We are, for a few reasons, mostly cpu bound.

Re: Failed Submission  

  By: imran.muet on Aug. 14, 2024, 11:44 p.m.

Good Day,

Upon reviewing the logs, we identified the following issue:

2024-08-14T16:59:28.075000+00:00 Traceback (most recent call last):
2024-08-14T16:59:28.075000+00:00   File "/opt/app/inference.py", line 154, in <module>
2024-08-14T16:59:28.075000+00:00     raise SystemExit(run())
2024-08-14T16:59:28.076000+00:00   File "/opt/app/inference.py", line 53, in run
2024-08-14T16:59:28.076000+00:00     os.environ['PYTORCH_CUDA_ALLOC_CONF'] = 'expandable_segments:True'
2024-08-14T16:59:28.076000+00:00 NameError: name 'os' is not defined

The error stems from a missing import statement for the os module in the inference.py script. This oversight causes the script to fail when attempting to set the environment variable PYTORCH_CUDA_ALLOC_CONF.

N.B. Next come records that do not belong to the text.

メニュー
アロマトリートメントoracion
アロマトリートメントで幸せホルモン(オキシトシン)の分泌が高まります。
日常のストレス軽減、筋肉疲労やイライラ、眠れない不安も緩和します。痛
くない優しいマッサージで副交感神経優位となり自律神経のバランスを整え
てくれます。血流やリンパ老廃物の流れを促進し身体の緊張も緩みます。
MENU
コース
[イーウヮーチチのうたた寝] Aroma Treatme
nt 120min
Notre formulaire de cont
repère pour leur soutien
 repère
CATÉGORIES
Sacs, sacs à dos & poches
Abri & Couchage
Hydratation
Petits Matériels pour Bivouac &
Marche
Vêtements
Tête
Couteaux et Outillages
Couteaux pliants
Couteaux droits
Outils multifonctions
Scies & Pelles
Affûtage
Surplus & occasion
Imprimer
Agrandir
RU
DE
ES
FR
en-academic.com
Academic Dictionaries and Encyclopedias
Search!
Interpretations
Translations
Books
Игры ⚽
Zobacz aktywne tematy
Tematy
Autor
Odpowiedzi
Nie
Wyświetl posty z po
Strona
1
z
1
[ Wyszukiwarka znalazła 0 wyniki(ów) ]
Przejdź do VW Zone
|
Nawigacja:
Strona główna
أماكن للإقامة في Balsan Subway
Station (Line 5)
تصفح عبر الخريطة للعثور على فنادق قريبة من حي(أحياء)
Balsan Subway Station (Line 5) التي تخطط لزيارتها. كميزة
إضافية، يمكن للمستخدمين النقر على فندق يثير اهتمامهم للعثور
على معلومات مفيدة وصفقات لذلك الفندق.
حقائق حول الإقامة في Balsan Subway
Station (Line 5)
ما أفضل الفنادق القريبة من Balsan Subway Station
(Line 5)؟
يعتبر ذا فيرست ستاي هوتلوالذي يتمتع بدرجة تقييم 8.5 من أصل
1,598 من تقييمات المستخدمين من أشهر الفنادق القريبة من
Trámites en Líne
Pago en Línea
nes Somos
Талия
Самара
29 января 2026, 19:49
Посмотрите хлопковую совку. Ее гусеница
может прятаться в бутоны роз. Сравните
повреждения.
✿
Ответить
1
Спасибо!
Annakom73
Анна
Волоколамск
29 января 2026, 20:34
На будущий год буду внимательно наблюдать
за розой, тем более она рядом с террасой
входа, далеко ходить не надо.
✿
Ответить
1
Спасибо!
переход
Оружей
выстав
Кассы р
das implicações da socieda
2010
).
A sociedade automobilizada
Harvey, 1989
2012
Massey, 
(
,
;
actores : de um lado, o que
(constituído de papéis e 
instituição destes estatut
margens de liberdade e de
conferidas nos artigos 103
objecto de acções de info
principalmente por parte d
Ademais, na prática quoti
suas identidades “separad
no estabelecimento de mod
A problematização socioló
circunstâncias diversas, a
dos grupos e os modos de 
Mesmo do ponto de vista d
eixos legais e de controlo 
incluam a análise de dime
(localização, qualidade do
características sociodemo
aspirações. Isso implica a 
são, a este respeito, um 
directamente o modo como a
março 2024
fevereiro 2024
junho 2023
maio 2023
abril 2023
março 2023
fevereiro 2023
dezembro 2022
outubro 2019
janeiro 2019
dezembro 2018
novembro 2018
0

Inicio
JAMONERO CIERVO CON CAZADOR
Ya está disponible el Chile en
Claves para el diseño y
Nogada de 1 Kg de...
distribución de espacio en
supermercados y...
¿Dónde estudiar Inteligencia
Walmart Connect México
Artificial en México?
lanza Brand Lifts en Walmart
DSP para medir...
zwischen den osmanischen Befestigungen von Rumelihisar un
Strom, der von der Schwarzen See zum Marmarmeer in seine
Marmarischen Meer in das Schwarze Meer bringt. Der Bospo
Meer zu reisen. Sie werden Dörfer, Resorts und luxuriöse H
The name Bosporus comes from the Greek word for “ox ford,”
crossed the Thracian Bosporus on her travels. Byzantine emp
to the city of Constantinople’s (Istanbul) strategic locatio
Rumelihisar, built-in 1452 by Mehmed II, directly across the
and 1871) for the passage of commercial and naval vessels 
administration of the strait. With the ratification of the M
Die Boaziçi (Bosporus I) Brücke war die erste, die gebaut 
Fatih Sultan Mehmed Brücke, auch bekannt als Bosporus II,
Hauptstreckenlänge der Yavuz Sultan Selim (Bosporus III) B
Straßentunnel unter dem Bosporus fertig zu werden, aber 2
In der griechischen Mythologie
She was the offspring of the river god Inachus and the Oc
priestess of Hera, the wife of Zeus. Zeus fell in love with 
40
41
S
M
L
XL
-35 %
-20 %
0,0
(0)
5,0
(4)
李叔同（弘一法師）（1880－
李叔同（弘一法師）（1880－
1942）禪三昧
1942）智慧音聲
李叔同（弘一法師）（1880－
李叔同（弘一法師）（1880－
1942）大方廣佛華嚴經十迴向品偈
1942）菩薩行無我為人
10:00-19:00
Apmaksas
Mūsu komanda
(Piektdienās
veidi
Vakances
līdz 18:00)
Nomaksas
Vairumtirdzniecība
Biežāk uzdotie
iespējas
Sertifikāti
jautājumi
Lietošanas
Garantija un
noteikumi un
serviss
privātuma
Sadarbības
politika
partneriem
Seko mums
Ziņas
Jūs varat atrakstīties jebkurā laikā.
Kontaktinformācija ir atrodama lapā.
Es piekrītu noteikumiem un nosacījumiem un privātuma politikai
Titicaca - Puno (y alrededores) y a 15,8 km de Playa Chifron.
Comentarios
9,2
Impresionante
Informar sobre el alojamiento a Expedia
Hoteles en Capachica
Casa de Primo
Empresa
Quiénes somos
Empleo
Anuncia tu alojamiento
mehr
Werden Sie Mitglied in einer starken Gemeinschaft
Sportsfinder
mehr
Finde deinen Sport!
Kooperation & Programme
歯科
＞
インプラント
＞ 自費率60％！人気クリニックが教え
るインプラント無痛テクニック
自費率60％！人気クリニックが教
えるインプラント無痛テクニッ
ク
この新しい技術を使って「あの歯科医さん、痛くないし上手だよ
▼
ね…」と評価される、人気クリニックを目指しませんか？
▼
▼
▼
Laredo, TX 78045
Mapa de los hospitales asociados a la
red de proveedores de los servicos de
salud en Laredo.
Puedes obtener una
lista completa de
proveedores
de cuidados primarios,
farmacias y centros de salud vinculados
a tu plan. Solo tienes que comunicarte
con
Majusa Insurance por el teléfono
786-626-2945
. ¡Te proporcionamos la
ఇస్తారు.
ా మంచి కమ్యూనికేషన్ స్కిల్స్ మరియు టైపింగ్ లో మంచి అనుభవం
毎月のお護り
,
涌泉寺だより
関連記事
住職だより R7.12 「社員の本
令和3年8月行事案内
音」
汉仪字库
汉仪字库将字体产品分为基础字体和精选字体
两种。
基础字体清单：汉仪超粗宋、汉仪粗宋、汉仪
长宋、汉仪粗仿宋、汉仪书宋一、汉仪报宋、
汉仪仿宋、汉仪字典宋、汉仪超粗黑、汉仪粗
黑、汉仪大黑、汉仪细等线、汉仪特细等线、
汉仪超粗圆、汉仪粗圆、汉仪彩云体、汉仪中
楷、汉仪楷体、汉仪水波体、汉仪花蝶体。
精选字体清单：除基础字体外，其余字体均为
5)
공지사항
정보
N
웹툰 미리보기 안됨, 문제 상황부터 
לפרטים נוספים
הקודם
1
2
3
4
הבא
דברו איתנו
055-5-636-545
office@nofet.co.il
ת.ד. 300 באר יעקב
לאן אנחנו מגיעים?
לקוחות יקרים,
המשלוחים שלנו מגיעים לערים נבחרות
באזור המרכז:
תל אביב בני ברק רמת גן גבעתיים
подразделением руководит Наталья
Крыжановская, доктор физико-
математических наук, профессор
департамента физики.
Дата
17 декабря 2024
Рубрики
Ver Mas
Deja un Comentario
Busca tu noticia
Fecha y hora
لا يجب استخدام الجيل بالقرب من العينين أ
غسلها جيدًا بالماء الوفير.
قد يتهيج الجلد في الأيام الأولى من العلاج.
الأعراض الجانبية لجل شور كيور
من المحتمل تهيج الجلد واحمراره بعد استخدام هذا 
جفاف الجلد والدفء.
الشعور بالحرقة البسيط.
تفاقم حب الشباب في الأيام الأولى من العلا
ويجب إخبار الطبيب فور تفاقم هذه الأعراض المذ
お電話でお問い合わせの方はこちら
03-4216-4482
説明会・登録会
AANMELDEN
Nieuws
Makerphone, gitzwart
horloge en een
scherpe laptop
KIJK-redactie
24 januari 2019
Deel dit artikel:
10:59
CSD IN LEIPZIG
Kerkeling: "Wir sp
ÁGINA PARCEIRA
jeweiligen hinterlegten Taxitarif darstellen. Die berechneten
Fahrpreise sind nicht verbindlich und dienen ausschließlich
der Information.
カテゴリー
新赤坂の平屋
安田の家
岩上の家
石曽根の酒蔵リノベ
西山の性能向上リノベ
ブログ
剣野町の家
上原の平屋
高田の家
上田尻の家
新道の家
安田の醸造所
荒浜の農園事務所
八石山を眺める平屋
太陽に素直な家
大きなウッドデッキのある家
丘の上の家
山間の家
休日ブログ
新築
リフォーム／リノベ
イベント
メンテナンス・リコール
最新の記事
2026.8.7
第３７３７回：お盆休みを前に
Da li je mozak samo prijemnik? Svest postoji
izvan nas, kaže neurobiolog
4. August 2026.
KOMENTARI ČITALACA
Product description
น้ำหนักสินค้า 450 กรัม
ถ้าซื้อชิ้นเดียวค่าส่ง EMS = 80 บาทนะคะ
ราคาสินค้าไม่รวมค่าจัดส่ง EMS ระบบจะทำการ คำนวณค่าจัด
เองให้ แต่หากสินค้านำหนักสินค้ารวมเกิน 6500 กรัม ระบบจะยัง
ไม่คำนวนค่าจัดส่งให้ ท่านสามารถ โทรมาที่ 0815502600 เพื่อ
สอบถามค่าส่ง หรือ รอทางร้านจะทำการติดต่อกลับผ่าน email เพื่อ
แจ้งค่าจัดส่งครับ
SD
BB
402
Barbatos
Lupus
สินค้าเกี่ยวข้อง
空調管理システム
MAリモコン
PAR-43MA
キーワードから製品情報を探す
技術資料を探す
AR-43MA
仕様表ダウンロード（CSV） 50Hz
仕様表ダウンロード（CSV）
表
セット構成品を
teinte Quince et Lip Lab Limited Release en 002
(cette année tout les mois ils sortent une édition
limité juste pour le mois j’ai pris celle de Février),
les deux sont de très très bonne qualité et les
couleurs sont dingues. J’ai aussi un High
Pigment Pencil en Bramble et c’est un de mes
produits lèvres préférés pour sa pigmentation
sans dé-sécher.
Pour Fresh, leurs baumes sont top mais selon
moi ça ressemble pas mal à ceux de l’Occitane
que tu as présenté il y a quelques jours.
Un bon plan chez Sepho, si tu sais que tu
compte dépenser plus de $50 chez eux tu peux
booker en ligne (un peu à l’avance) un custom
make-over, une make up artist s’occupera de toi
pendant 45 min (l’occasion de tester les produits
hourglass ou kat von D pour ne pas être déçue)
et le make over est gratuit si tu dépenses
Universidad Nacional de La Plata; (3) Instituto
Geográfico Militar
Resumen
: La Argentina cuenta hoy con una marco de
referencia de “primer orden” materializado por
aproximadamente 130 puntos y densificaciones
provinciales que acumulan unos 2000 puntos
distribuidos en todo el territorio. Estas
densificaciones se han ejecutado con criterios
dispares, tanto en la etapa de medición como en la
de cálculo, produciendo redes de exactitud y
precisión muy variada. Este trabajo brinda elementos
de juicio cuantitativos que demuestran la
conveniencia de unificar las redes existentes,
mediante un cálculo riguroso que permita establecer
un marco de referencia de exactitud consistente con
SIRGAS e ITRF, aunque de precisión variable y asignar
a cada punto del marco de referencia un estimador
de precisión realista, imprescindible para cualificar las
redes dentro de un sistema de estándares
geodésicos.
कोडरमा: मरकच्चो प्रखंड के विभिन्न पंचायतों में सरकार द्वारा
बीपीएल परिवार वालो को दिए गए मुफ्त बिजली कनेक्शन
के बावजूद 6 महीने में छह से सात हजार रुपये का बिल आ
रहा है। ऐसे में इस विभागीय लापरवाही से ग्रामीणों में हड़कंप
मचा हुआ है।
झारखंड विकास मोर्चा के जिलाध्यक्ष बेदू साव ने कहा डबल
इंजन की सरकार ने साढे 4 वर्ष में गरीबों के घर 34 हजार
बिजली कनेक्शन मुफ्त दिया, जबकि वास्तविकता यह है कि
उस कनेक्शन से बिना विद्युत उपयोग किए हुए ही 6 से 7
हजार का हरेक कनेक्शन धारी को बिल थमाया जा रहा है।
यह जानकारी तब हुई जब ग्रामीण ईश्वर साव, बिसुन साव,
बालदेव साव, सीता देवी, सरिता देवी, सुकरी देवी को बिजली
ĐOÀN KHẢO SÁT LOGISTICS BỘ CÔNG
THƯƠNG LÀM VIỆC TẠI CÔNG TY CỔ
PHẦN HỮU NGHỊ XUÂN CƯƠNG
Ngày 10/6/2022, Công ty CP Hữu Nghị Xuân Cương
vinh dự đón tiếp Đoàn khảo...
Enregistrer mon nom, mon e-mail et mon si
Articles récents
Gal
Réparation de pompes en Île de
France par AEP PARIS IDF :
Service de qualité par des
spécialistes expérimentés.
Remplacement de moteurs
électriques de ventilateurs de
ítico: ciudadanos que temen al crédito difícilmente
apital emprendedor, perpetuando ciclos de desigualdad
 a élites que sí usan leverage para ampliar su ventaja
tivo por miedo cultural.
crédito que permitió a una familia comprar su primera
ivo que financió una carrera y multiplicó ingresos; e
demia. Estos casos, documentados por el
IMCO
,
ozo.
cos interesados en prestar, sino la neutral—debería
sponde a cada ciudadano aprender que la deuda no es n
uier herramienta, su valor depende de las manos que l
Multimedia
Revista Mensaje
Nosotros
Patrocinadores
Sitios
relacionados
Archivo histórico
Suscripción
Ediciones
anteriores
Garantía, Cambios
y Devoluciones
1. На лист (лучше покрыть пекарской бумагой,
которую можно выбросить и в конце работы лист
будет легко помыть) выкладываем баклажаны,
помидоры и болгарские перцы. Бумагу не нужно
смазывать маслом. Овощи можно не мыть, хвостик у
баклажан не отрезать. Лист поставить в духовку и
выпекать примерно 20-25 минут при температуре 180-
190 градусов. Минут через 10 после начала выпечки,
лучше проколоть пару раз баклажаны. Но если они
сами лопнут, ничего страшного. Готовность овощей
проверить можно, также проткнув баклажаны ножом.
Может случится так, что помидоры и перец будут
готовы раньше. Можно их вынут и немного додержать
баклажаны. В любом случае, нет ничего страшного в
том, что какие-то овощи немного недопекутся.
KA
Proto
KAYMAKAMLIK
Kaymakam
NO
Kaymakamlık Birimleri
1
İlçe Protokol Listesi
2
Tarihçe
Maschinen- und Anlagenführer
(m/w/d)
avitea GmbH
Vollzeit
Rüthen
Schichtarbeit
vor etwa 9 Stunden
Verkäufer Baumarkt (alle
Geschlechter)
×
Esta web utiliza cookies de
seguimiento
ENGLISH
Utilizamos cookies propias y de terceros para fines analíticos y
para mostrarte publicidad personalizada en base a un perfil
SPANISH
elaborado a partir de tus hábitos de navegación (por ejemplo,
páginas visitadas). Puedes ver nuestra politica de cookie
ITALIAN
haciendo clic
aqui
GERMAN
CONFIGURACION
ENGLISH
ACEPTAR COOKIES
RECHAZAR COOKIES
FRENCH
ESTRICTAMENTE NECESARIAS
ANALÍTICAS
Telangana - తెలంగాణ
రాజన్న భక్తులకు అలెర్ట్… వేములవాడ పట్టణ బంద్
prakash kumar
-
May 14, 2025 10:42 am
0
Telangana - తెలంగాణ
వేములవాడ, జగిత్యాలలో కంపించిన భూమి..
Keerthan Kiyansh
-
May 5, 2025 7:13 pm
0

To resolve this, the os module needs to be imported at the beginning of the script:

import os

Re: Failed Submission  

  By: MaKaNu on Aug. 15, 2024, 7:56 a.m.

But os was imported at the beginning of inference.py

OR at least at the same position the example repo placed it.

Re: Failed Submission  

  By: MaKaNu on Aug. 15, 2024, 11:55 a.m.

We tested a bit further and updated the test_run.sh like the following (Our environment is not docker ready):

  • changed the image name
  • removed --gpus all

We also added the test directory with the test images to be able to run the test_run.sh script.

After that, the local test run worked fine. I try to upload a new Container with the changes mentioned.

Re: Failed Submission  

  By: imran.muet on Aug. 15, 2024, 3:36 p.m.

Since we don’t have access to your inference code, we can’t determine the exact cause of the issue. However, we can review the error log generated by your algorithm, which has already been shared above. According to the log, it appears that your inference file is not importing the os module.

Re: Failed Submission  

  By: MaKaNu on Aug. 15, 2024, 6:27 p.m.

We actually figured out, why os module was missing. For some reason not our inference instead your's were uploaded into the image. I am sitting the complete day figuring out, what is wrong with our new images since the output is always empty...

Re: Failed Submission  

  By: imran.muet on Aug. 15, 2024, 7:36 p.m.

We are glad to know that you figured it out!